> [İstenen İş]
Aşağıdaki çocukları korkutma üzerine yazıyı, son cümlesinden sonra gelecek şekilde sürdürün.

> [Alıştırma Metni]
Çocuklarda korkutma, araç olarak kullanılmamalı

“Çocuğun sürekli olarak korkutulması onun kendisine karşı güven yerine güvensizlik duygusunu geliştirmesine neden olur. Çocuk elbette ki sıcak sobaya dokunursa yanacağı konusunda uyarılmalıdır. Ancak “Sobanın yanına gidersen doktor sana iğne yapar” cümlesi söylenebilecek en yanlış sözlerden biridir. Bu çocuğun doktora karşı gereksiz korkular geliştirmesine neden olabileceği gibi sobanın yanına gitmesini de engellemeyebilir. Çünkü çocuk niçin sobanın yanına gitmemesi gerektiğini bilmiyordur. Bunun yerine “Sobanın içinde ısınmamız için ateş yanıyor, dikkatli olmalısın. Elini sürdüğünde elin yanabilir” demek çok daha doğrudur. Böylelikle çocuk yapmaması gereken davranışın nedenini öğrenmiş olur.

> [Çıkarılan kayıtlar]
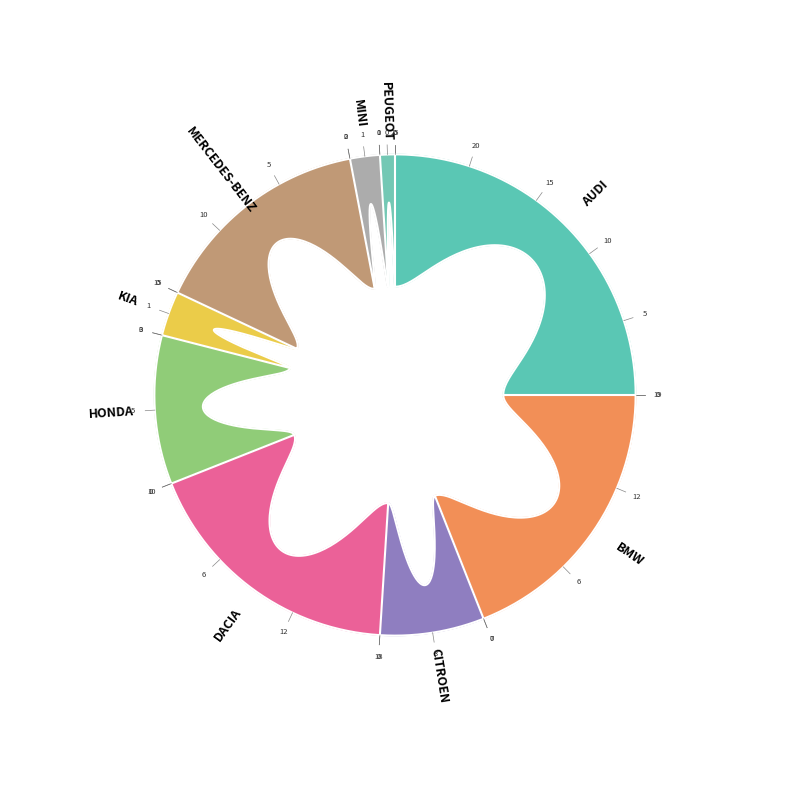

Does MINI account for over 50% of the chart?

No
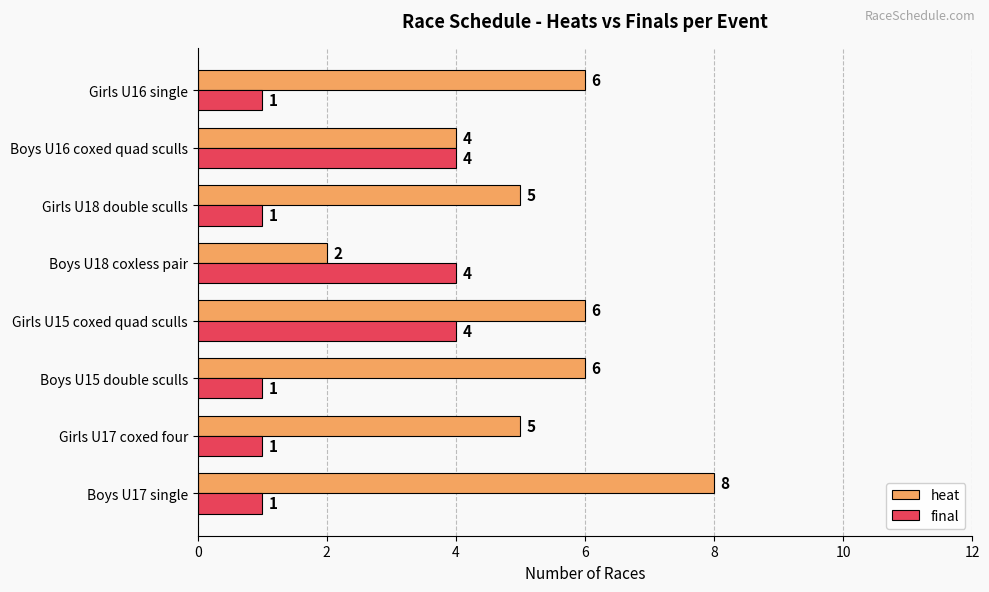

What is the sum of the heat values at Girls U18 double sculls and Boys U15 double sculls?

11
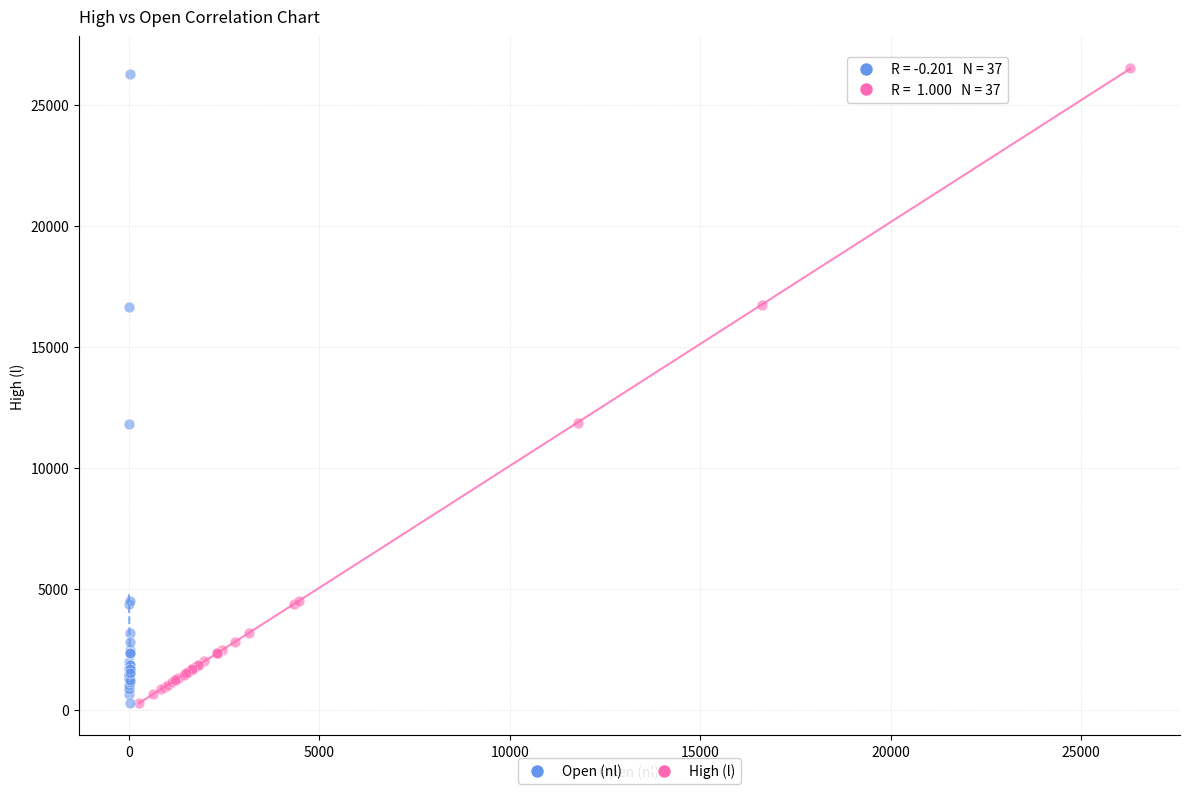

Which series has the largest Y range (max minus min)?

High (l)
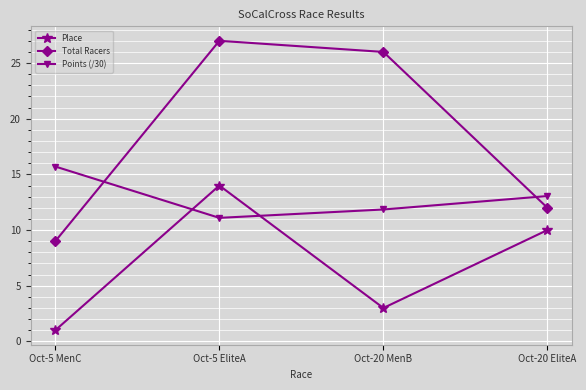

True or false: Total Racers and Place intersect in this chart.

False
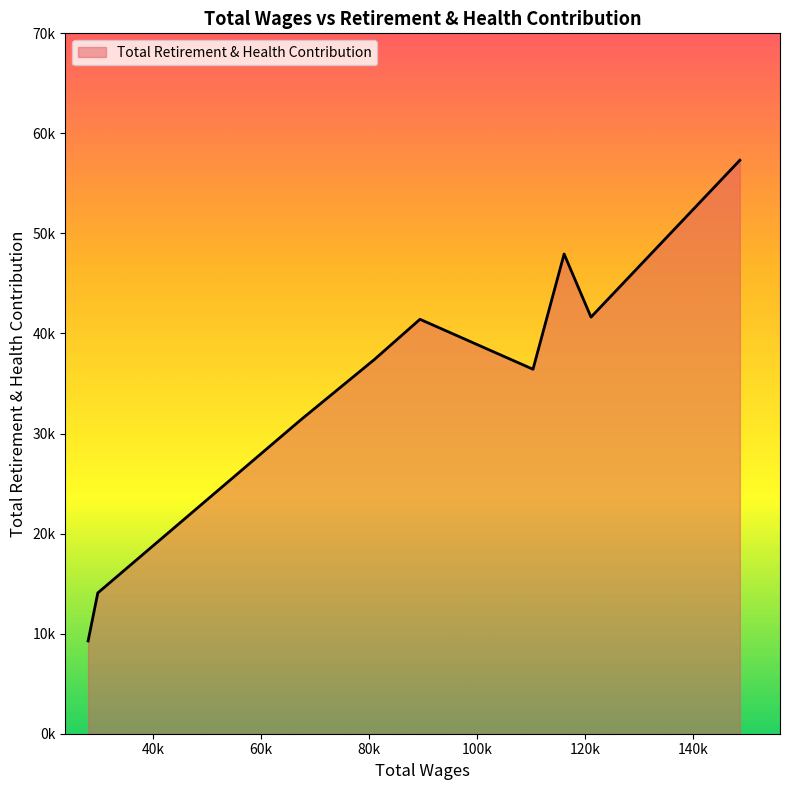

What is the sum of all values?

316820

> [Alıştırma Yanıtı]
Uzmanlar çocukların kesinlikle öcü, hayalet, cadı gibi hayal ürünü kişilerle de korkutulmaması gerektiği görüşünde hemfikirler. Çünkü bu tür korkutmalar çocukta ciddi psikolojik sorunlara neden olabiliyor. Gece altını ıslatmalar, tırnak yeme alışkanlıkları veya uykudan uyanarak ağlamalar, gece anne babanın yatağında yatma isteği gibi sonuçlar doğurabiliyor. Dolayısıyla anne babalar yapılmasını istemedikleri davranışı kesinlikle korkutma yoluyla engelleme arayışına gitmemeliler. Bunun yerine o davranışın niçin yapılmaması gerektiği çocuğa anlayabileceği bir dille anlatılmalıdır.

Sağlıcakla Kalın.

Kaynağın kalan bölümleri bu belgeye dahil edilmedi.